# General Business Category > Business Finance Forum >  Uncleared effects

## Peace

I noticed the thread on bank interest; 
I was advised by our service manager (Nedbank), of the form to be signed for uncleared effects. As we've had this account for over 22 years, I queried why should we be signing forms, when we've been with you for years. His reply, Nedbank had been fighting a case in court over uncleared effects. Nedbank lost 1M in that, this prompted them to get their paperwork in order.
As majority of our customers EFT, some do send cheques. 
Now with most business accounts not earning interest, current a/c's are left with bare min, balance transferred to interest earning a/c. 
My thoughts: e.g. OD 1M, balance 200,000.00, uncleared effects 199,000.00. Now maybe wages need to be paid R4000.00 - doesn't that imply one's using the OD. Therefore interest could be charged on OD? 
Nedbank say this uncleared effects will be sorted, but management have to make the final decision.
Am I losing the plot on this?

----------


## Dave A

Surely interest is calculated on the *shown* balance rather than the *cleared* balance?

----------


## Sieg

I am curious about this court case that Nedbank lost about "uncleared effects". That bank manager didn't possibly give you more details? Name and reference of case?

Sieg

----------


## Peace

Unfortunately, I wasn't told much more..
The case occurred in Jhburg, sounded like it was fairly recent (last few months). It was a case of the client sued nedbank for releasing uncleared effects. He stated, he never gave Nedbank permission to unclear effects.

----------


## Dave A

> It was a case of the client sued nedbank for releasing uncleared effects.


I'm wondering how a client would "suffer damages" as a result of this?
The whole issue of accessing "uncleared effects" only becomes a problem when the deposit bounces is returned unpaid...

- **Task instructions**:
Carry on the forum thread about uncleared effects, picking up right after its last sentence.

- **Material provided**:
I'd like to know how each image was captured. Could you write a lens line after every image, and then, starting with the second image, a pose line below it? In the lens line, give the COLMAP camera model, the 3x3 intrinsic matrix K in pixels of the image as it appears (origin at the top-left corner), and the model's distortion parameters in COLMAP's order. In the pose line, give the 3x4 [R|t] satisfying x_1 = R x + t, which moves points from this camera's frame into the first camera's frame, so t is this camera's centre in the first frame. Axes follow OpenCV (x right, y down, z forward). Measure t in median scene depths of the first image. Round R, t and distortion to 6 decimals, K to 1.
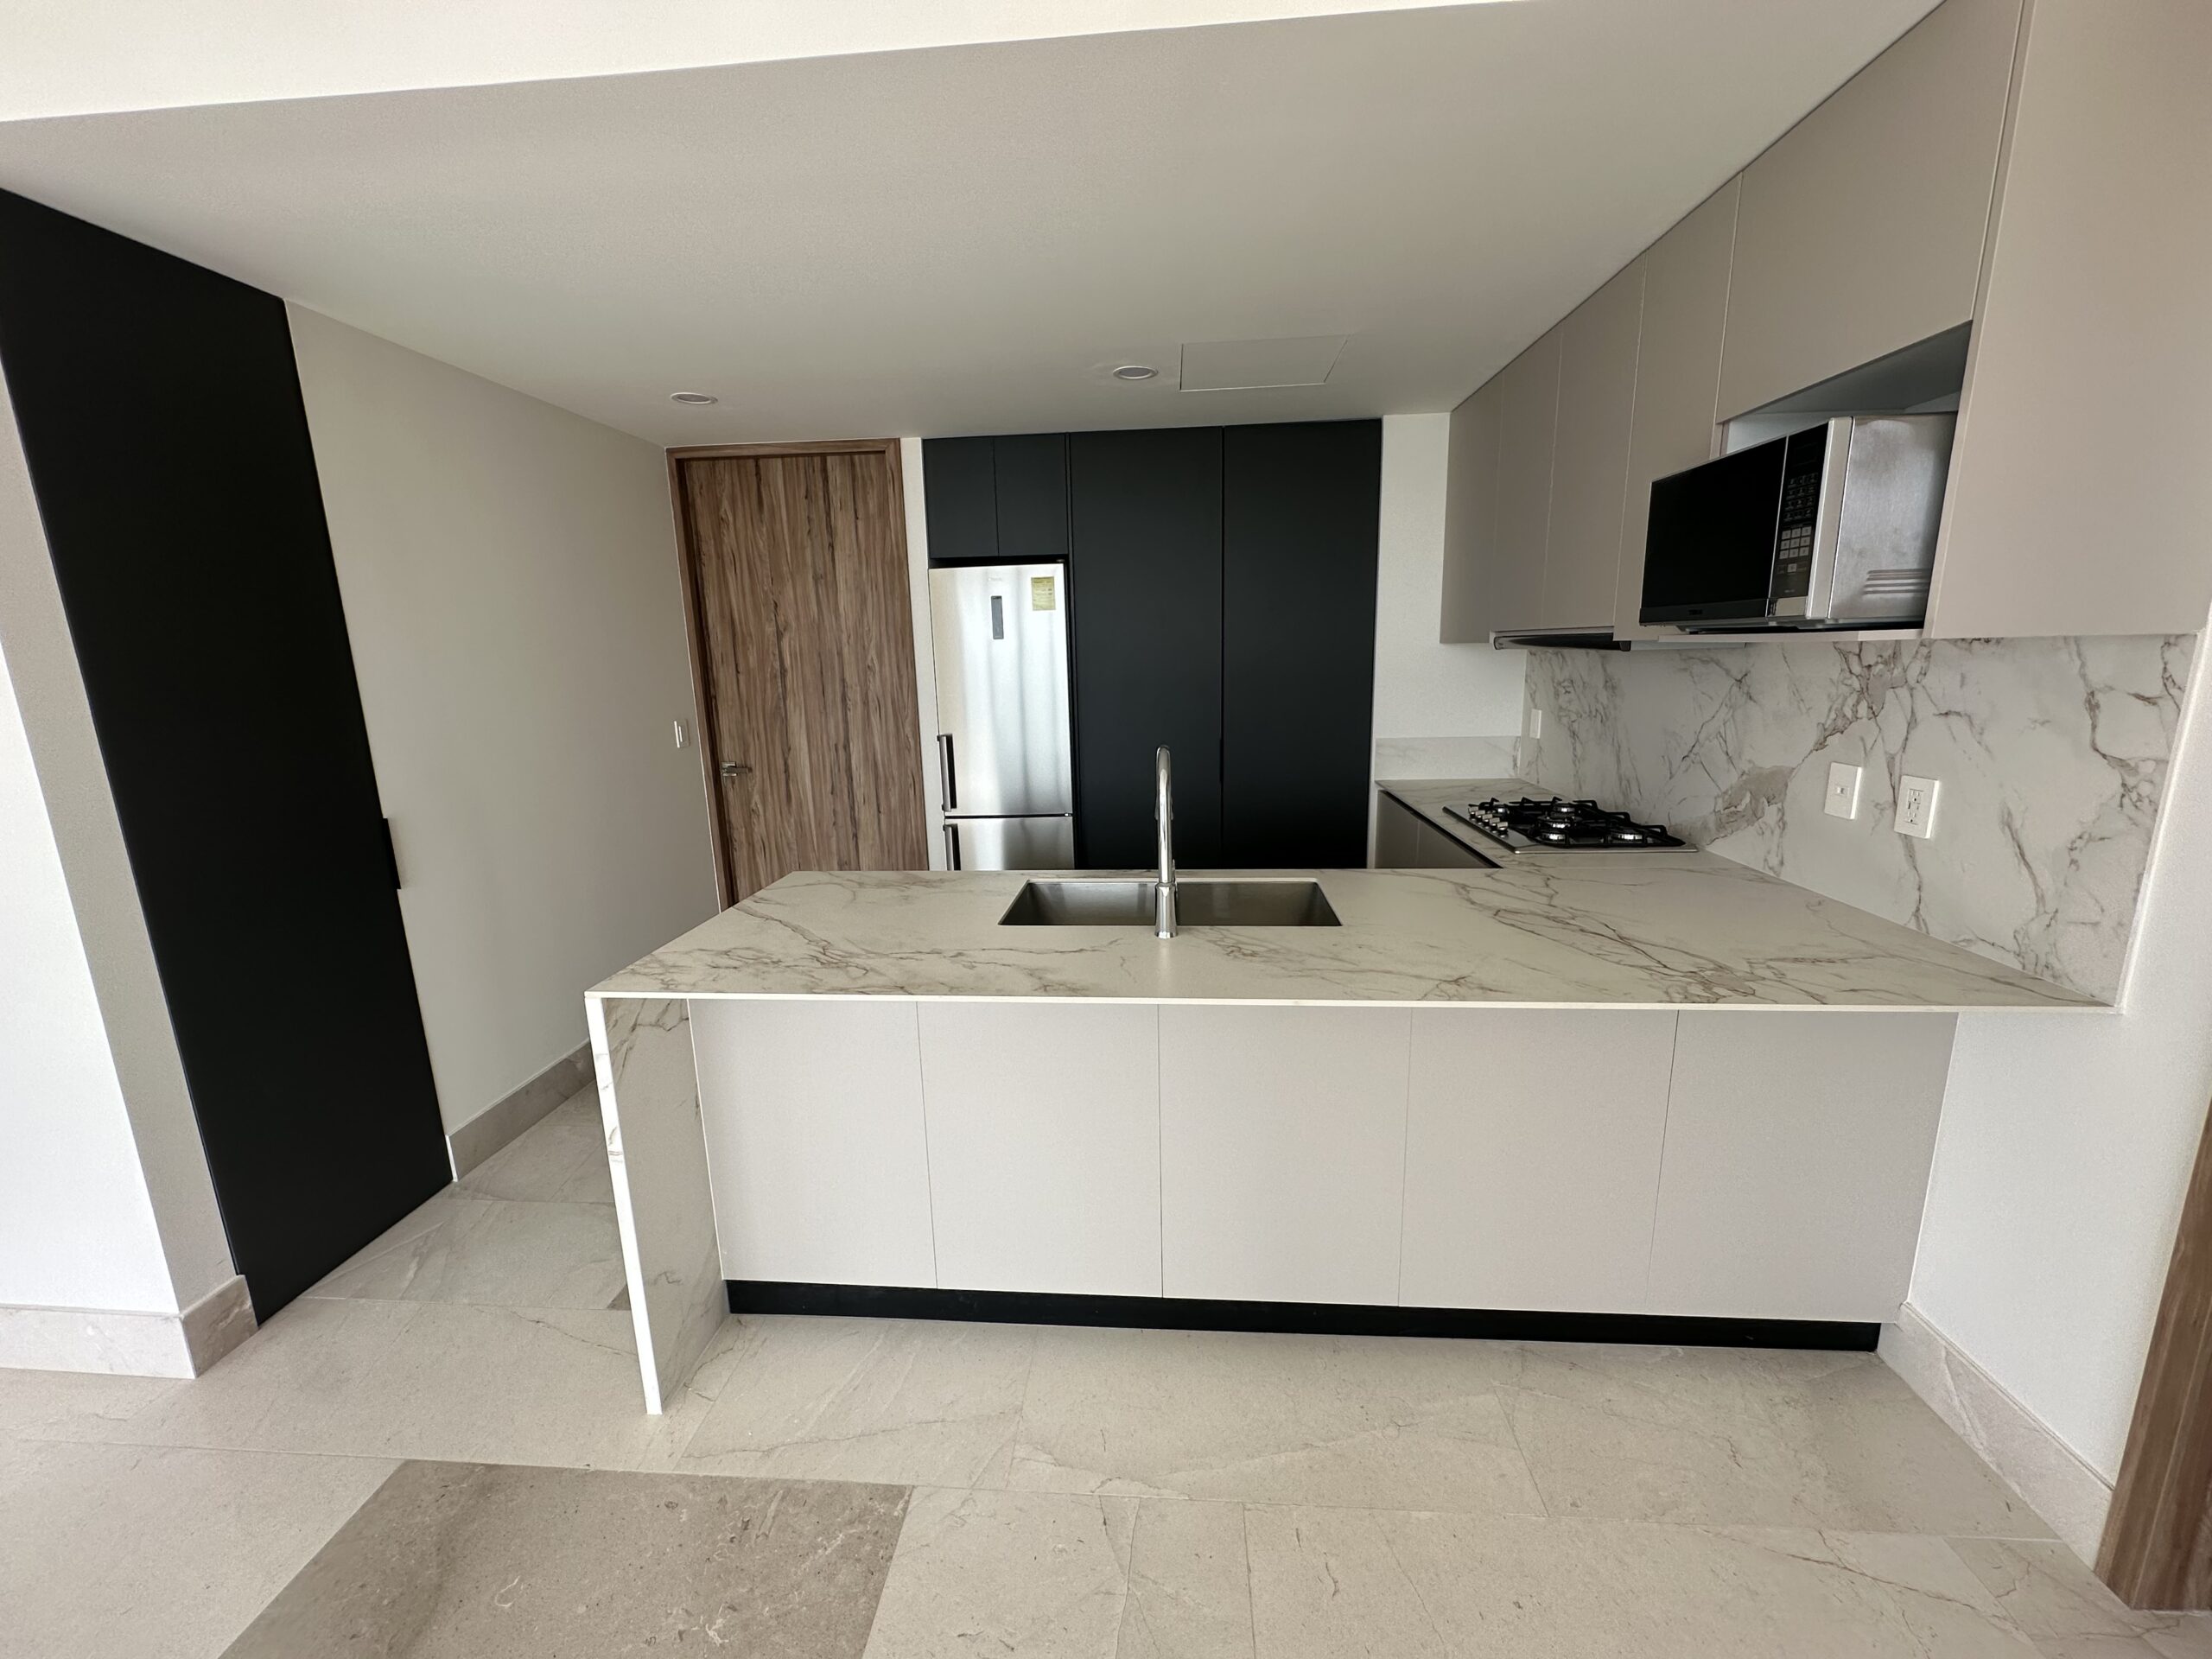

- **Output for this task**:
A discussion about exactly what should constitute uncleared effects in this modern era could be interesting too. For local transactions you know within 48 hours maximum if the problem is insufficient funds. After that you start heading into the territory of disputed transactions and fraud, which is a slightly different problem and imho deserves to be seperated from uncleared effects as an issue.

----------


## Peace

I do remember in the 'good old days', when RD chqs would be returned almost immediately. Now, I've had a couple of chqs being returned almost 2 weeks later.
What about forex chqs; the bank loses the chq! Actually, over the years I've had local chqs been lost by banks. So, re-issue by the customer, if it's a 30 day a/c and discount is allowed, yip, you've guessed it... thanks to the banks efficiency.. (sorry this is sarcastic).. but I do find the banks are wholly business orientated, a lack of concern for their clients businesses.  OK now that I got that off my chest!
uncleared effects; I banked a chq from FNB (I closed a business call a/c) to ABSA, it was uncleared for 7 working days!!! a bank chq? Does this mean banks don't trust banks?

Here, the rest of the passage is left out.